Summer is the time for research for staff and students alike. This year we are all in lock-down because of covid-19. Lock-down and social distancing are difficult for everyone and we deal with it in our own ways. For students who are away from home and family, it can be particularly challenging especially for those from overseas.
The uncertainties of border closures, partial or regional lock-downs, changing regulations on quarantine, air corridors and requirements for self-isolation confuse and create anxiety. Separation from family and close friends for extended periods leads to a constant state of uneasiness and foreboding that undermines concentration in all but the most focused individuals.

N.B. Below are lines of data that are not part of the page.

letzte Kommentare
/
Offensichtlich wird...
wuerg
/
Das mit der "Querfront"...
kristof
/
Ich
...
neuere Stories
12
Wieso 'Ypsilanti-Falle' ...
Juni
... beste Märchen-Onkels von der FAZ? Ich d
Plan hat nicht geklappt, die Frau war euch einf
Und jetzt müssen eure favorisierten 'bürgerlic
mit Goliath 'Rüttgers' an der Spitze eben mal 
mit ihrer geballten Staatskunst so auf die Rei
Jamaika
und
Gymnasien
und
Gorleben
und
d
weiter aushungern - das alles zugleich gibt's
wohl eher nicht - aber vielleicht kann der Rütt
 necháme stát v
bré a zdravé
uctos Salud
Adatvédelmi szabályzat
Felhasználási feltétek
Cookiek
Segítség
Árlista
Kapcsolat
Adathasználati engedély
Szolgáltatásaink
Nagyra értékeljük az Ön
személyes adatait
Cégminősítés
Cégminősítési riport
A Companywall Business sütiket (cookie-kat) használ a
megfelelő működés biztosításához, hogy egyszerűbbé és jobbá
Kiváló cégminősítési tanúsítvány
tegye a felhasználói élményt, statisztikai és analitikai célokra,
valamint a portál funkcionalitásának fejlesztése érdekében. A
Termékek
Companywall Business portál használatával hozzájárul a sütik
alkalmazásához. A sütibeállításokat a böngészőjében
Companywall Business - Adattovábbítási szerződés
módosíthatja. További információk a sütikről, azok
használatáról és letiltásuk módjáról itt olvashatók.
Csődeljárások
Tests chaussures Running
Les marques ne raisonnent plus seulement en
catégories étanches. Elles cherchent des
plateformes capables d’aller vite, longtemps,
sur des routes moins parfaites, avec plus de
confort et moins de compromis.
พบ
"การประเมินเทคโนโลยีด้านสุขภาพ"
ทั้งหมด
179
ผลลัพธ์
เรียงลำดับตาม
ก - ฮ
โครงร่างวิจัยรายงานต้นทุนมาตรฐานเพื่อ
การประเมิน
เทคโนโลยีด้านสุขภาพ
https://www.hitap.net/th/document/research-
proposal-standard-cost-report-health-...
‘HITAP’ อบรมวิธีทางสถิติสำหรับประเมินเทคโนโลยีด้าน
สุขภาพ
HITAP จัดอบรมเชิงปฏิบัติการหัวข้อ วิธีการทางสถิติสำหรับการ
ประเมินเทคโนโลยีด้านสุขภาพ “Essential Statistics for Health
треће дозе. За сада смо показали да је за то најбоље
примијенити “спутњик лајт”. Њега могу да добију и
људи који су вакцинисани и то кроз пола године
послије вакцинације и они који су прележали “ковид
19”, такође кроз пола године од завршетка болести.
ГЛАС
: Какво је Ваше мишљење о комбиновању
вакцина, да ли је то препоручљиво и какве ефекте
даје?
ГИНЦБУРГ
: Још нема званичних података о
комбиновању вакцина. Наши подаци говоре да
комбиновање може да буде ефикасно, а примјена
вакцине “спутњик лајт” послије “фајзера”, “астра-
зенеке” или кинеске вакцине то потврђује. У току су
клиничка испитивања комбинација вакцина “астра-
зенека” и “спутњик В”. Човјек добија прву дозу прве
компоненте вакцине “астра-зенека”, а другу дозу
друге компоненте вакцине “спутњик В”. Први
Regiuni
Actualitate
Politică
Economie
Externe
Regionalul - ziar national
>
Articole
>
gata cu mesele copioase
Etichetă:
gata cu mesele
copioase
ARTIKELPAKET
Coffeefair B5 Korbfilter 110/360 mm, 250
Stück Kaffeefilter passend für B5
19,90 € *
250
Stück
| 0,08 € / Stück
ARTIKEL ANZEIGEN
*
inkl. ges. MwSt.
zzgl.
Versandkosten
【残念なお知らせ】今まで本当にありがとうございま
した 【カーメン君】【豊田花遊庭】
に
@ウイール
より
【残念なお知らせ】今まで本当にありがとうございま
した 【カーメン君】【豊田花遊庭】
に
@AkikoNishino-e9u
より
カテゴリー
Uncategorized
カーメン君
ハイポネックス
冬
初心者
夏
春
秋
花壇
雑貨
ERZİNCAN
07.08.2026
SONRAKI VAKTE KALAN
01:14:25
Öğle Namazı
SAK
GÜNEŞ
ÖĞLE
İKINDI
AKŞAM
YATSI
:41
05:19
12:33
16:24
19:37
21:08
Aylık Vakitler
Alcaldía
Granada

One of my students has completed her dissertation weeks before the deadline – she wants to go home and has rushed through the process. The others are in various stages, one has not started, two have written a couple of thousand words before stalling, another is plodding along. All want to go home while the going is good – their main fears are closure of routes and being stranded far from home if a second wave sweeps the globe.
Our online meetings have changed, they are still about the intellectual aspects of their work, but the balance has shifted to the pastoral. Each meeting begins with their assurances that they are well, and keeping happy. We focus on the academic then move to social chit-chat. This is when I am told that they are worried about their ability to concentrate; this they express as personal failure to cope with the stress or disavowal of the stress they feel. We share experiences, fears, worries and joyful moments, reassure each other that we are not alone.
We are learning new skills, how to read each other through poor connections, voice without video; cross-culture, cross-language, cross-generation. The cues are in a subtle change in pitch or tone of voice, the making or breaking of eye contact, pauses, gestures, the silent communications of sentient beings one to another. If anything comes of this pandemic let it be a gentler, more aware, more considerate world.
Finally we work through a strategy to complete the work.